In the last chapter of the Epistle to the Galatians are these two sentences: "Bear ye one another's burdens, and so fulfill the law of Christ," and "Every man shall bear his own burden."
It is a burdened world. Every shoulder has its load, the carrying of which often becomes exceedingly tiresome. This is so far true as to make the invitation of Jesus, "Come unto Me, all ye that are heavy-laden," a universal invitation.
There are real loads, and there are fictitious burdens. There are some things which a man ought no more refuse to bear than a ship should refuse to carry its freight. He was made to carry just such burdens. It is unmanly to strive to shirk them. But, sometimes, people take on themselves that which there is no need for them to bear: and then they make great complaints against fate, or God, or whatsoever or whomsoever they suppose to be at the head of universal affairs.

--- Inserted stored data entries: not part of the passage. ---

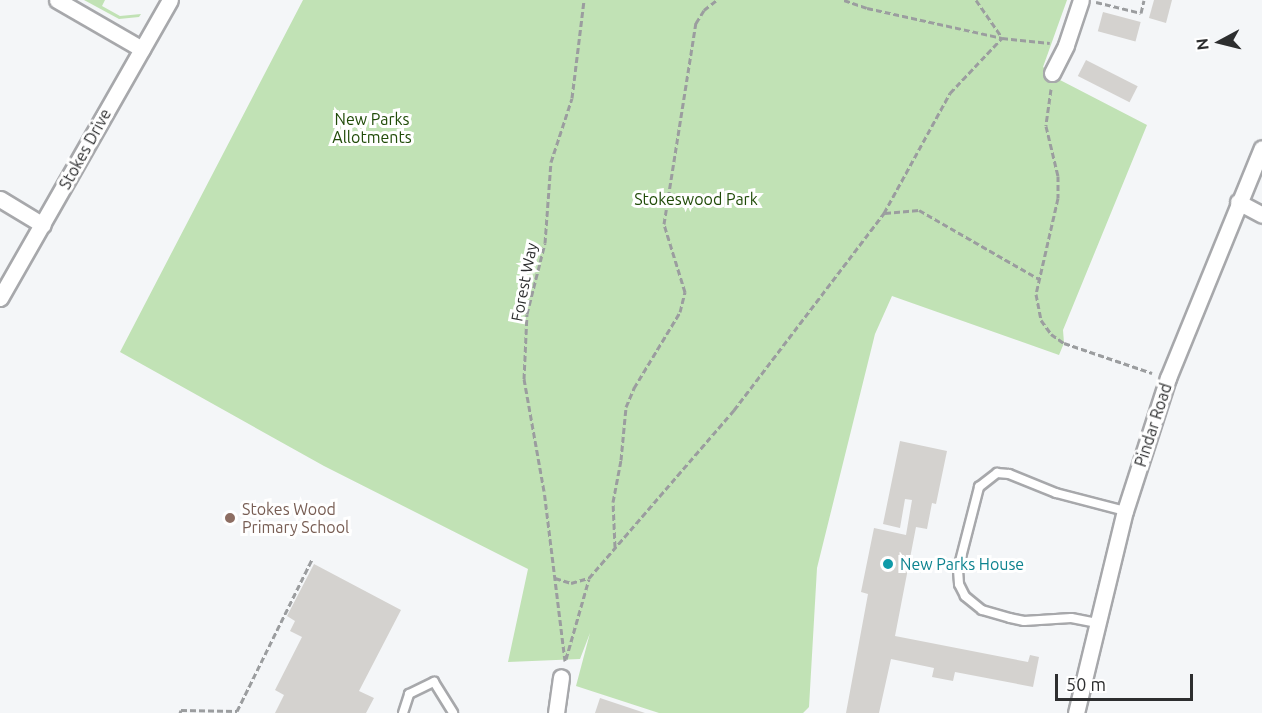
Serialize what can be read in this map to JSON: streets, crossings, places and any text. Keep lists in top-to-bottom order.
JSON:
{
  "streets": {
    "street": ["Stokes Drive", "Pindar Road"],
    "path": ["Forest Way"]
  },
  "parks": ["New Parks Allotments", "Stokeswood Park"],
  "places": ["Stokes Wood Primary School", "New Parks House"],
  "scale_bar": "50 m",
  "north": "left"
}
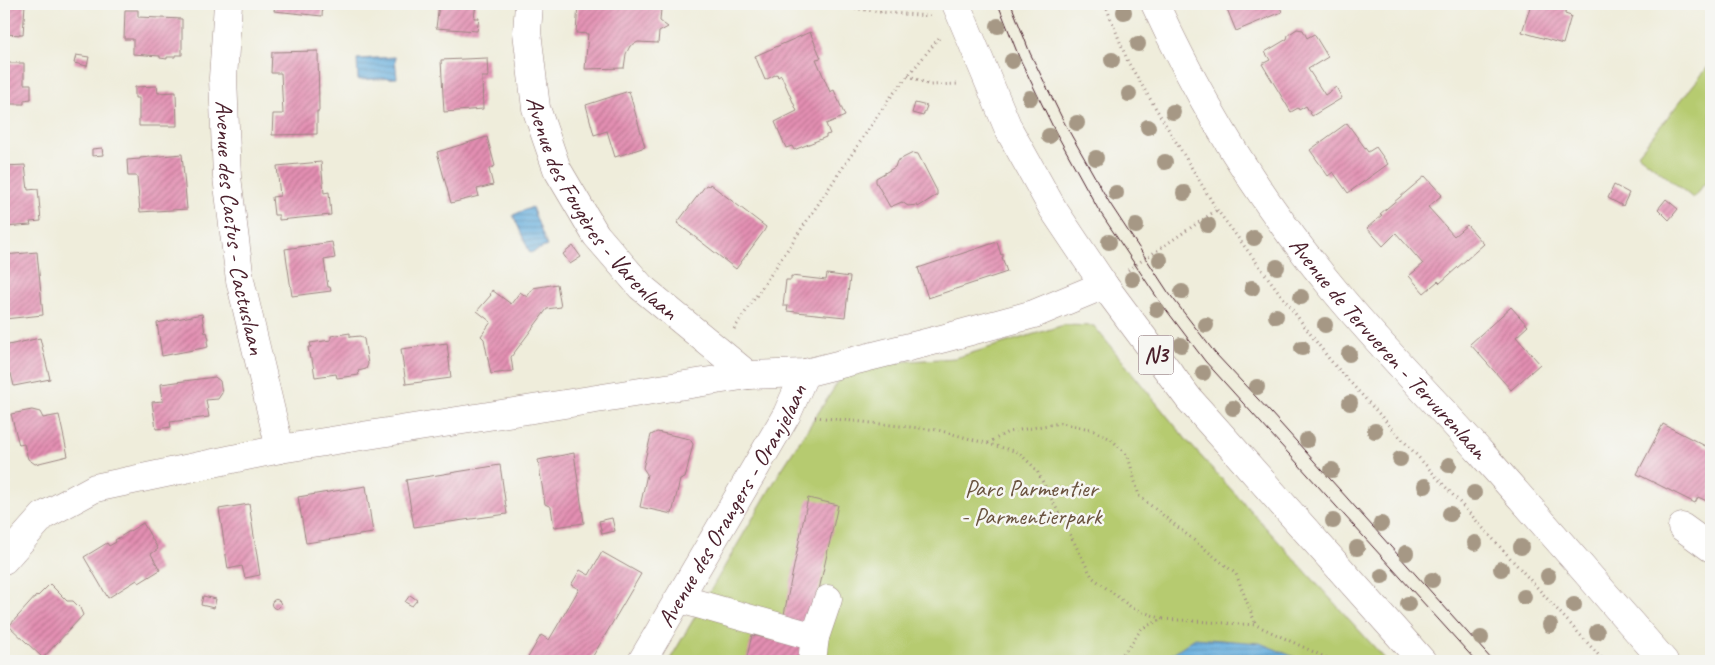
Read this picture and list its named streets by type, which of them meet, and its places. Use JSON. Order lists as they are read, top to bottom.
{
  "streets": {
    "street": [
      "Avenue des Fougères - Varenlaan",
      "Avenue des Cactus - Cactuslaan",
      "Avenue de Tervueren - Tervurenlaan",
      "N3",
      "Avenue des Orangers - Oranjelaan"
    ]
  },
  "parks": ["Parc Parmentier - Parmentierpark"]
}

Their contiguity exposes them to the suspicion of being contradictory. In one breath the Apostle teaches us to bear one another's burdens, and in the next breath tells us that every man shall bear his own burden.
There are two things to be noticed here. One is, that whereas we have the same English word in both sentences, in the Greek there are two different words. In the first quotation the word translated "burden" means that which tires; in the second, it means that which loads. Whatever makes a man grow weaker and weaker is the first kind of burden. Whatever is needful to carry—such as a soldier's kit, or a ship's freight—it is the meaning of the second kind of burden.

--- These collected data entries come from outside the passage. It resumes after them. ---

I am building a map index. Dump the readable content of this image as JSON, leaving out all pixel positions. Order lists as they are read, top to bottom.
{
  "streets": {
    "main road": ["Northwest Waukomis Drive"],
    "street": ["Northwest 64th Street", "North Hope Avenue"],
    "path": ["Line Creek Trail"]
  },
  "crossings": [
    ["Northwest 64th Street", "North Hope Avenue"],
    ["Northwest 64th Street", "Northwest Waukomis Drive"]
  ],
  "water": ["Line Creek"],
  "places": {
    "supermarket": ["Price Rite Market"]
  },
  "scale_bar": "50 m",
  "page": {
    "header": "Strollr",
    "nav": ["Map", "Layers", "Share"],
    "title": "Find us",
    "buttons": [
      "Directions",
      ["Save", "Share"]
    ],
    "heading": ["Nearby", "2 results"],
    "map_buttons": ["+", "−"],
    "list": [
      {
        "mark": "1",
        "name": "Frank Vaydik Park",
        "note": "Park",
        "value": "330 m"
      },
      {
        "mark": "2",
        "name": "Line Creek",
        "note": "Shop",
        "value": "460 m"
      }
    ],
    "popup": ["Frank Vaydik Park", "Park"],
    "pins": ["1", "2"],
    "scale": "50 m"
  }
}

Moreover, we are to consider the occasion of the employment of these phrases. A Christian man is overtaken in a fault, through some infirmity of character or temperament. He is not to be thrown away, therefore, any more than a brave soldier who has not the strength to carry his heavy knapsack and gun must be thrown out of the ranks, simply because, for the reason, he is too weak to bear his burden. His comrades must come up and restore such a one, in the spirit of meekness; for that comrade, spiritual as he is, and strong now, may sometime hereafter become tired, by either an increase of what he was carrying, or a decrease of his strength. Now the stronger comrade must assist the infirmities of the weaker comrade, and so fulfill the law of Christ.
Those who are spiritual ought to be considering their Christian brethren all around them, to see how they can help the weak; but every Christian man ought, as far as possible, to bear his own burdens and discharge his own duties so as to throw nothing on his brother. The burden ought to be sought by the stronger; it ought not to be shirked by the weaker. If there be burdens which I cannot bear, and have no neighbor to assist me, then I have a comfort which is afforded me in Psalm 55:22.—Dr. C. F. Deems.